OpenAI tells ChatGPT models to stop talking about goblins

4 hours ago 2

3 hours ago

Liv McMahonTechnology reporter

Getty Images A man wearing a red shirt looks at a laptop screen, with a puzzled expressed on his face.

ChatGPT-maker OpenAI has had to instruct some of its AI tools to stop talking about goblins, after finding the term had randomly crept into responses.

In a blog post on Thursday, the company said it spotted increased mentions of the mythological creatures, as well as gremlins, in metaphors used by ChatGPT and other tools powered by its latest flagship model, GPT-5.

After users and employees flagged problems being described as "little goblins", OpenAI said it took steps to mitigate the issue - including telling its coding agent Codex not to refer to them unless relevant.

It discovered that a "nerdy personality" it developed for ChatGPT had unwittingly been incentivised to reward goblin mentions.

The issue highlights the challenges AI firms face in tackling the potential for systems and their training to reward and reinforce errors like language quirks.

OpenAI said it first noticed increased mentions of goblins, gremlins and other creatures after the launch of GPT-5.1 in November.

"Users complained about the model being oddly overfamiliar in conversation, which prompted an investigation into specific verbal tics," the company wrote in its blog post on Thursday.

It added that after a researcher who had seen a few "goblin" mentions asked it to be checked out, developers found the term's appearance in ChatGPT responses had risen by 175% since GPT-5.1's launch.

They meanwhile found that mentions of "gremlin" rose by 52%.

The increases, while large, may account for a small amount of responses overall.

According to OpenAI, "a single 'little goblin' in an answer could be harmless, even charming," but the uptick in their appearance across output warranted investigation.

'Raccoons, trolls, ogres, pigeons'

Getty Images A small raccoon perched on the side of a tree looks into the lens of the camera.

Ahead of OpenAI's blog post detailing the issue, some social media users flagged a strange detail among lines of code instructing the company's coding assistant Codex how to behave in user interactions.

Alongside telling it to avoid platitudes, it said Codex should "never talk about goblins, gremlins, raccoons, trolls, ogres, pigeons, or other animals or creatures unless it is absolutely and unambiguously relevant to the user's query".

"Why does GPT 5.5 have a restraining order against 'Raccoons,' 'Goblins,' and 'Pigeons'?"

While some users elsewhere on social media speculated it may be designed to create hype around its AI tools, a company researcher denied this - writing "it really isn't a marketing gimmick," in a reply to a user on X on Wednesday.

OpenAI said in its blog post it added the instruction to curb Codex and its underlying model's "strange affinity for goblins".

The core issue, it explained, seemingly arose while training its models to communicate in the style of particular personalities - in this case with its "nerdy personality".

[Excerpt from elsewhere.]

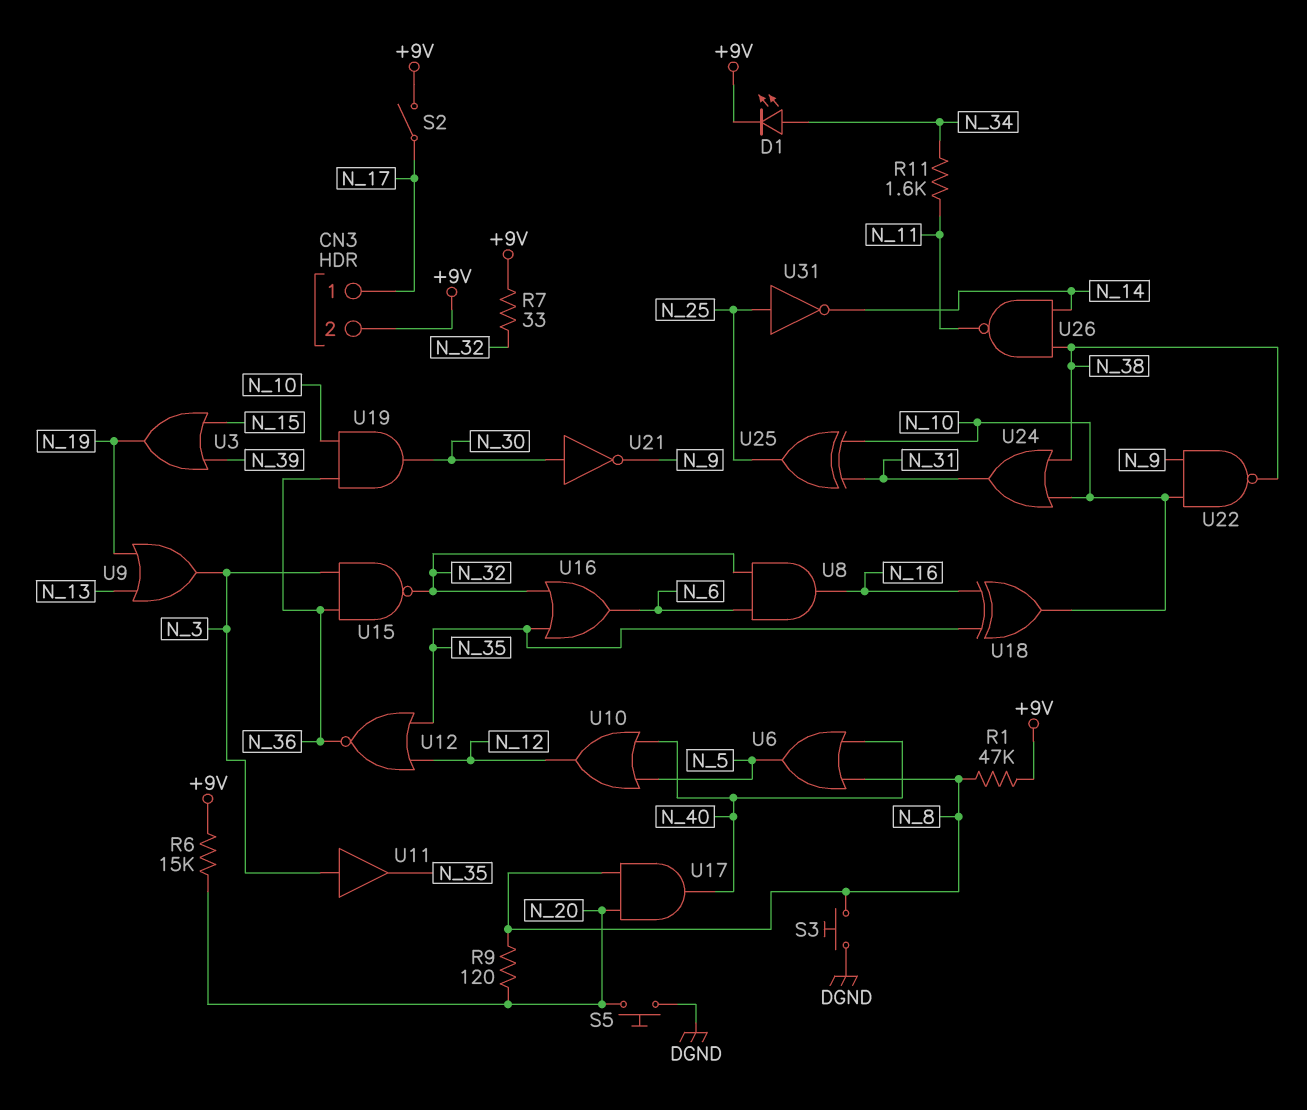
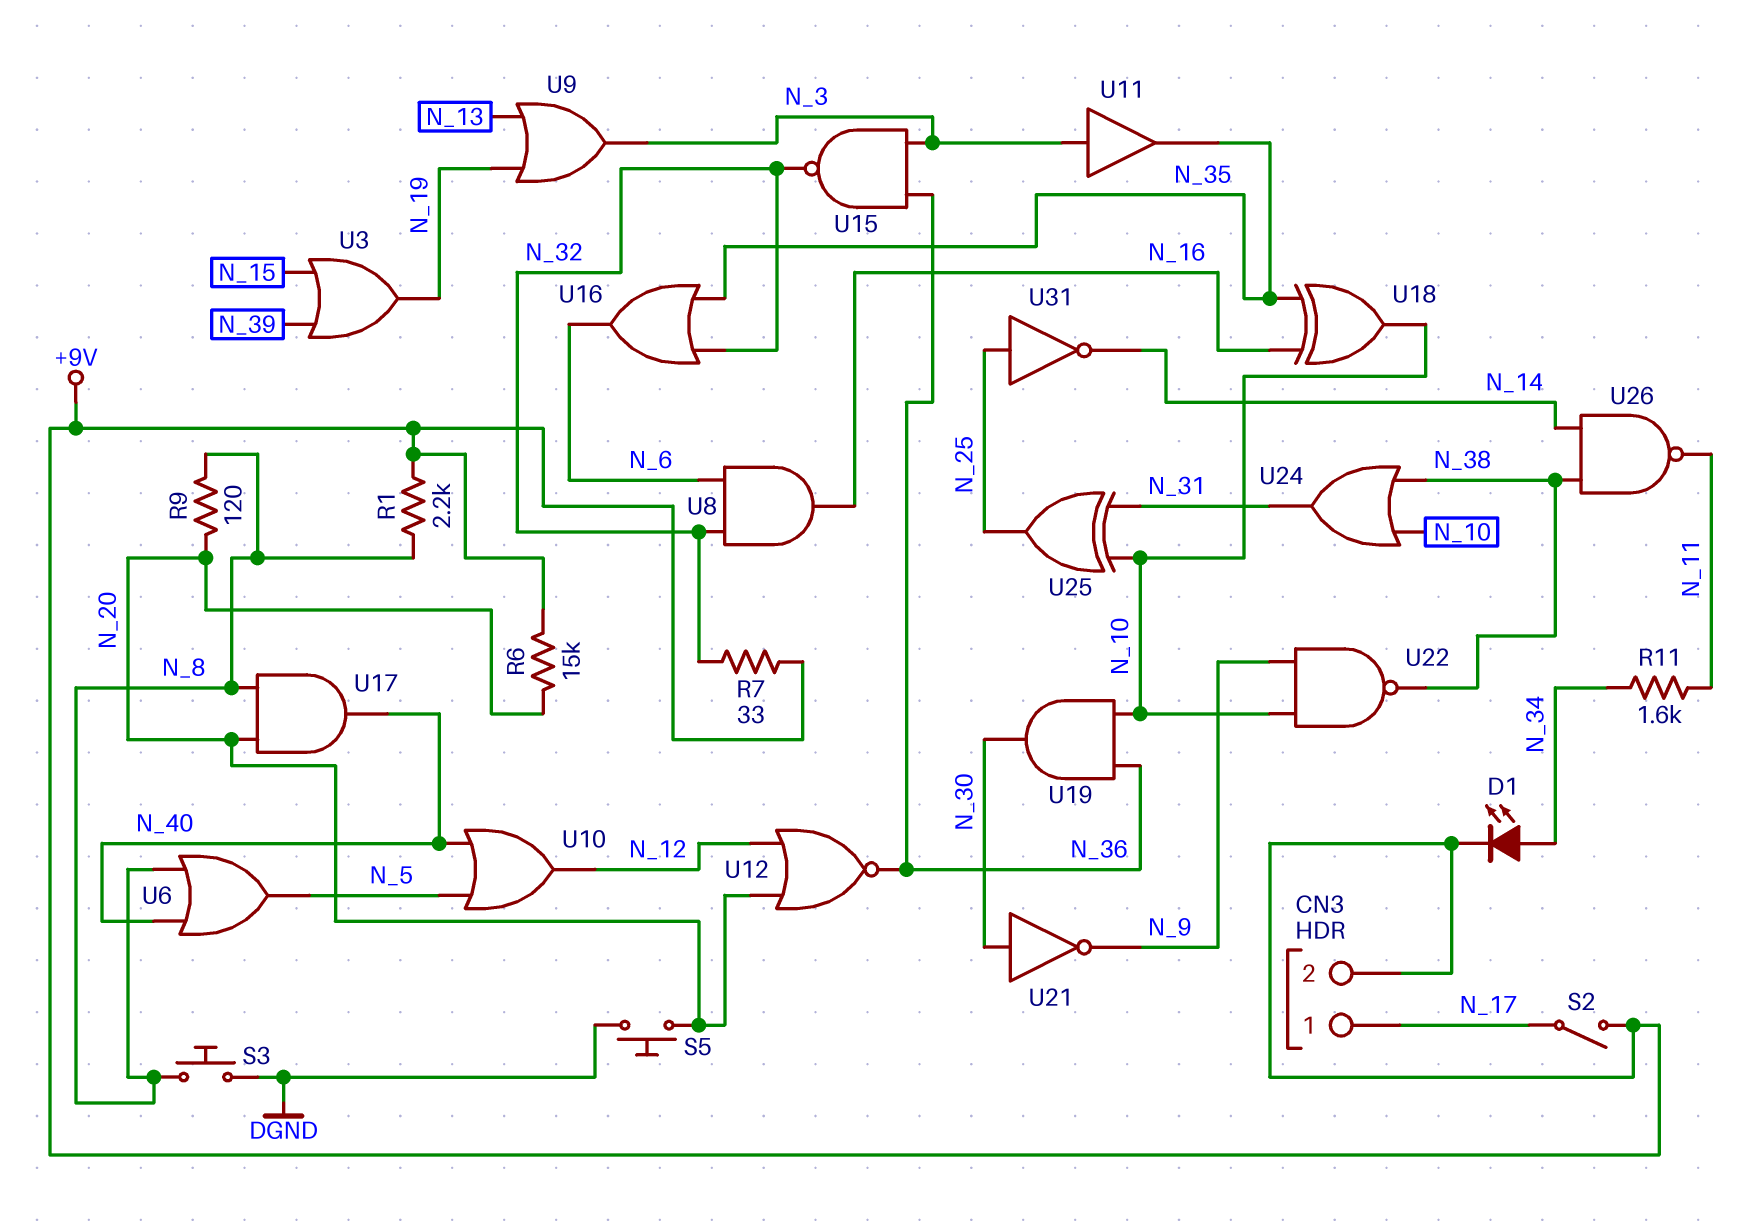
R1: 47k (+9V, N_8) -> 2.2k (+9V, N_8)
U12: NOR (in N_12, in N_35, out N_36) -> NOR (in N_12, in N_20, out N_36)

It found this system would reward mentions of goblins, gremlins and other creatures in metaphors.

While since retired, it said its testing found the personality was responsible for 66.7% of all "goblin" mentions in ChatGPT.

This so-called tic could seep into wider model training if rewarded in one instance and reinforced elsewhere.

The move comes amid a broader industry shift towards making AI chatbots more personality-driven and chatty in a bid to boost user engagement.

As they do, however, experts have warned their potential to make things up - or "hallucinate" as the industry describes it - could intensify.

A recent study by the Oxford Internet Institute found fine-tuning models to have a more warm and friendly personality could result in an "accuracy trade-off", whereby systems make more mistakes or re-affirm a user's false beliefs.

But, like OpenAI's goblin quirk, generative AI mistakes can sometimes be more bizarre and innocuous.